The Wasteland has a unique way of helping you forge your virtue, and if you play your cards right, tread your road carefully, it might just turn out to shape something good for you and for all those ponies you desire to help. Even if the wasteland beats you down again and again, there is always a chance for the desire to do good to overpower the malice of the wasteland’s influence. I made the decisions I made because I thought they were ultimately the best decisions to carry out. My virtues were tested, strained… I made mistakes… plenty of them… but I still want to say that I hung on, even if barely. There’s a lot to think about when the decisions you make lead to annihilation. And it wasn’t the destruction of just some nameless thing that nopony would ever think about… well… perhaps in a way it was, but only to them. To me, as much as I didn’t want to believe it at first, I destroyed something that was mine. In a sense, I was related to what I destroyed, and to the destruction I brought. What I did still lingers in my mind, and I ponder it from time to time. I think about the influences that accompanied me on my road: the teachings within the Stable, the friends I had lived with all my life and loved, the old world secret I uncovered and the threat that it posed to Equestria.

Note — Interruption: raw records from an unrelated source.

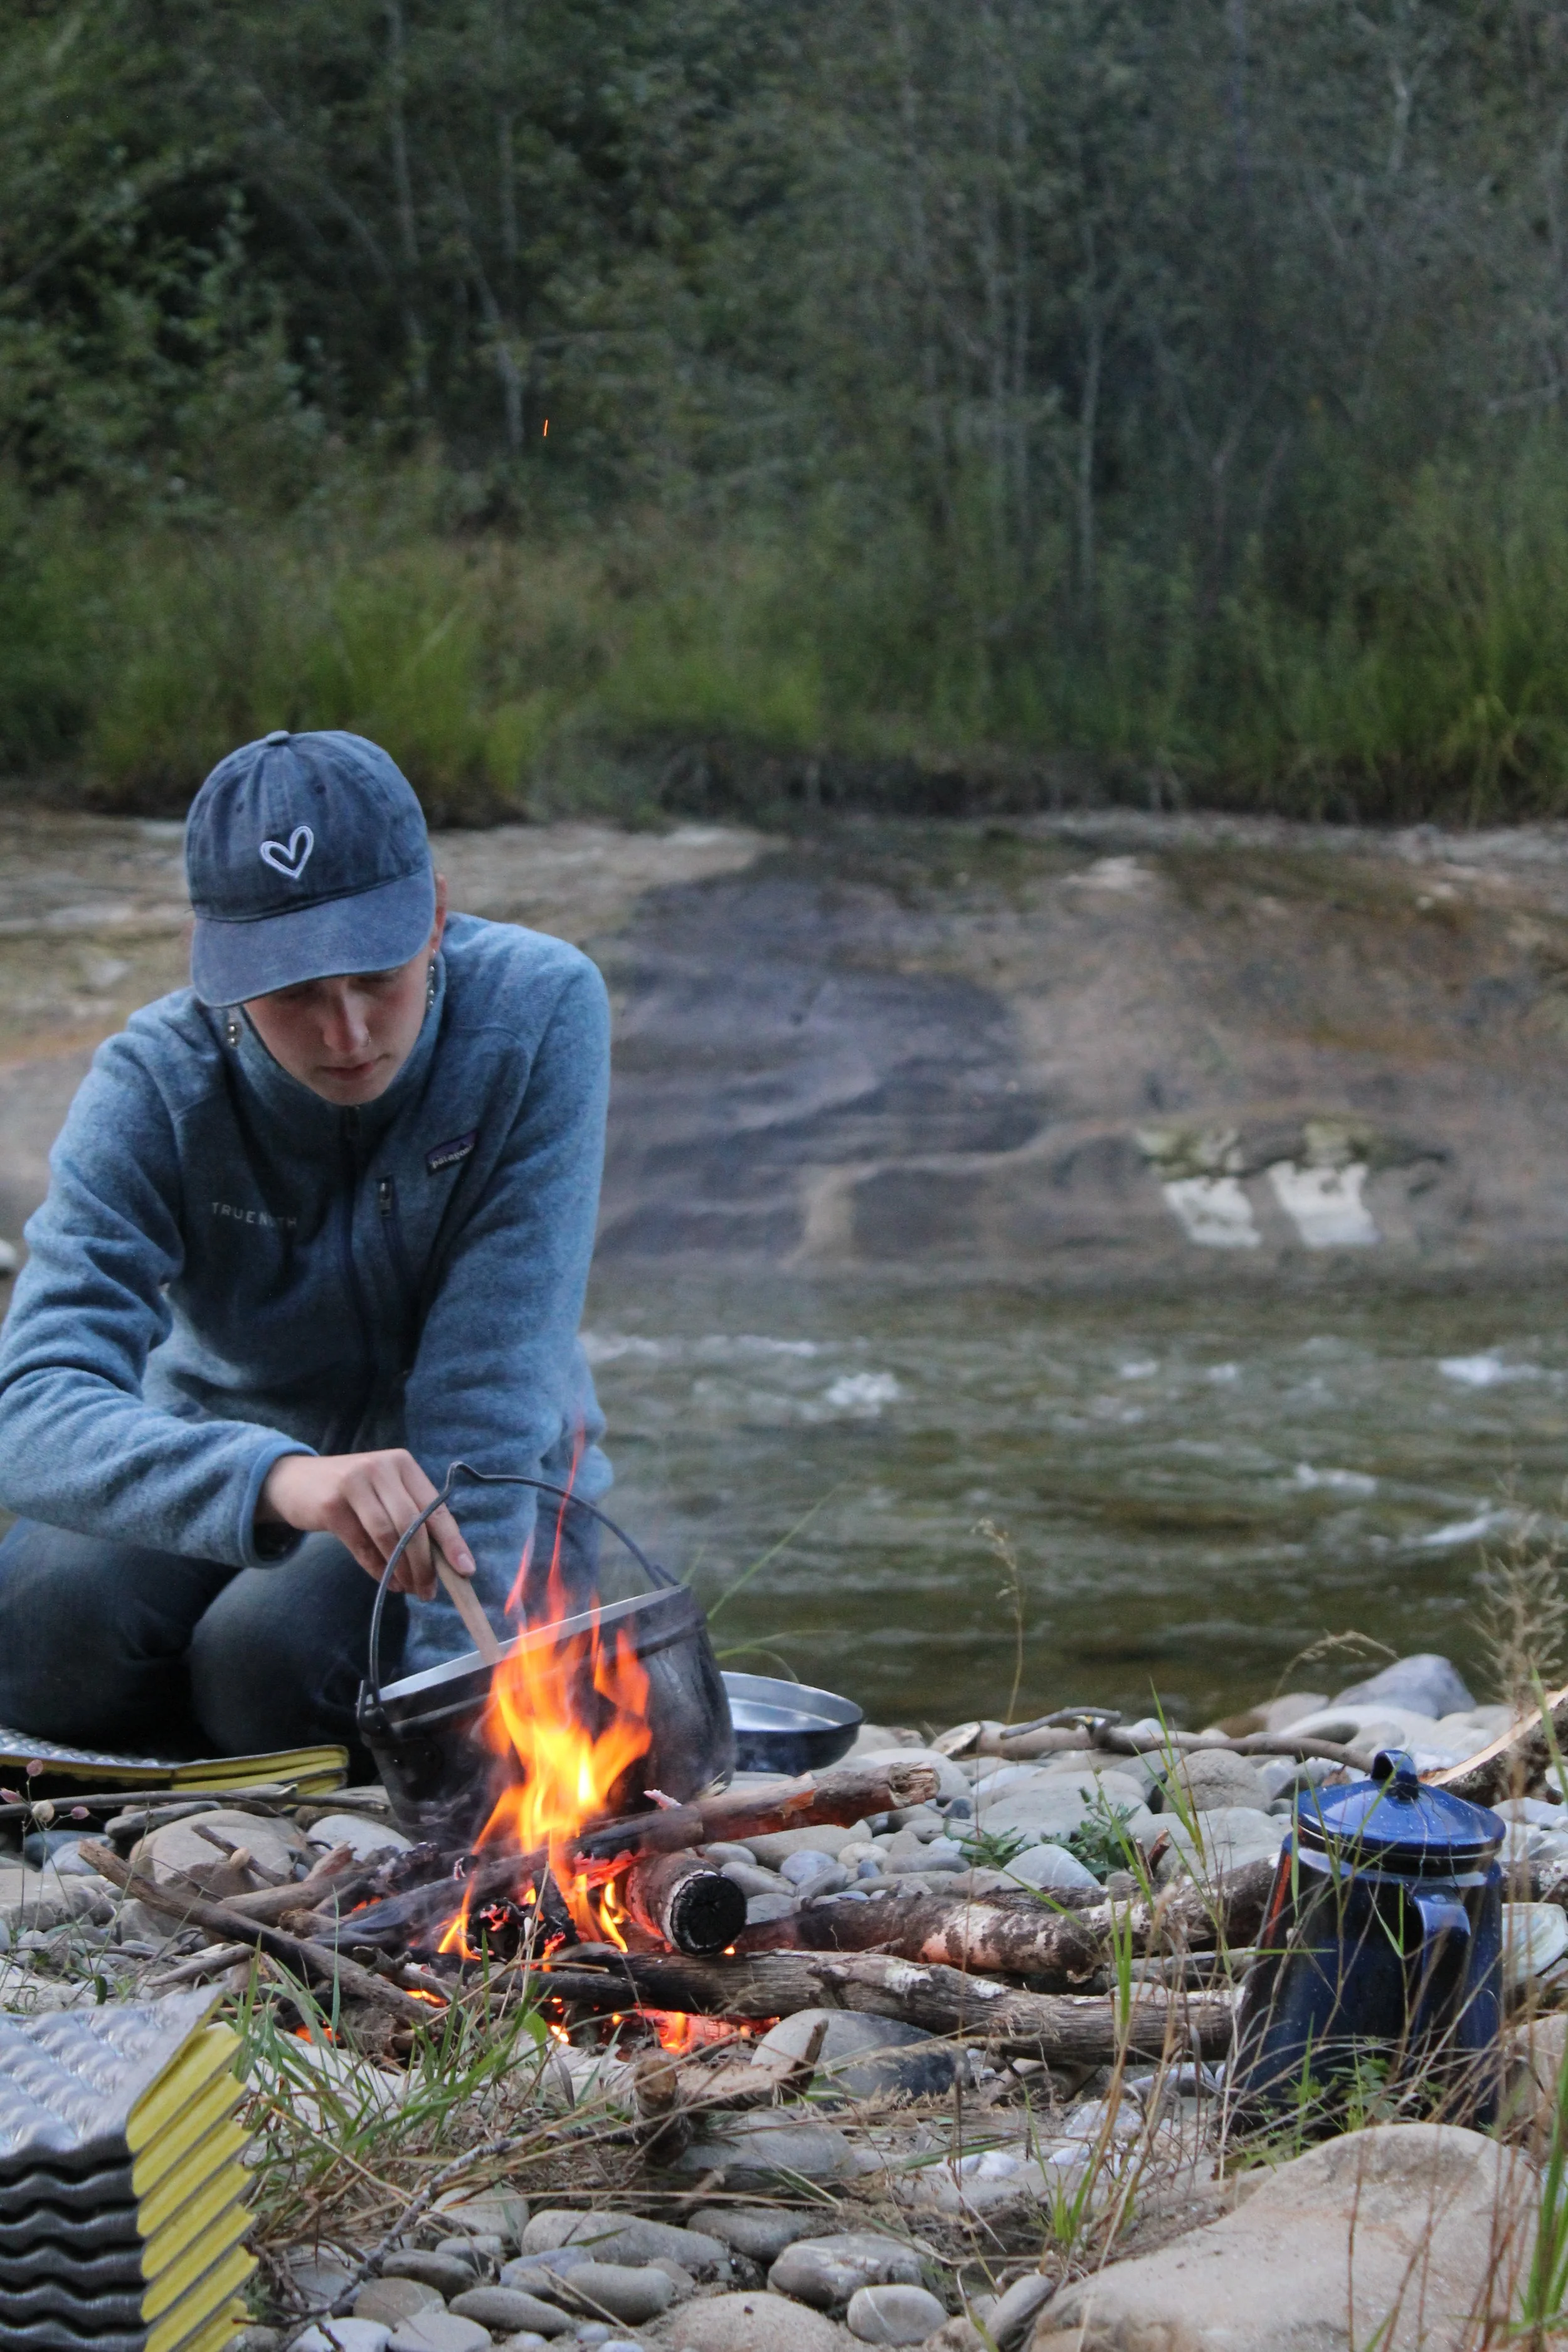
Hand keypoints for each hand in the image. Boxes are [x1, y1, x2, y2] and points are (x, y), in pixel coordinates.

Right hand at [258, 1449, 475, 1599]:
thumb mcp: (384, 1493)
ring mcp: (355, 1483)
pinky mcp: (331, 1504)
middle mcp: (382, 1468)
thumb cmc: (352, 1492)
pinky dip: (377, 1568)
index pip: (435, 1508)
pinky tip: (387, 1582)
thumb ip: (412, 1518)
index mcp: (403, 1464)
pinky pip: (362, 1545)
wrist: (294, 1481)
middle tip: (428, 1591)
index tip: (465, 1569)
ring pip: (388, 1535)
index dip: (452, 1541)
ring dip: (402, 1569)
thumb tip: (444, 1563)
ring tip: (408, 1589)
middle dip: (424, 1564)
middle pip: (413, 1524)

I think about just how far the ripples of my decisions might go into the future. Perhaps very far, perhaps not far at all. But that is probably the hardest thought to put an answer to. Maybe I’ll just let you decide. My name is Nova, I am a Pegasus, and this is my story showing just how much old world histories can persist and find meaning in the present and how honor is not just a virtue. This is a story explaining how honor is a code, a code of words, oaths, decisions, and virtues, constantly changing, shifting, and constructed by the very fabric of the heart and soul of the dedicated pony who seeks to live by it.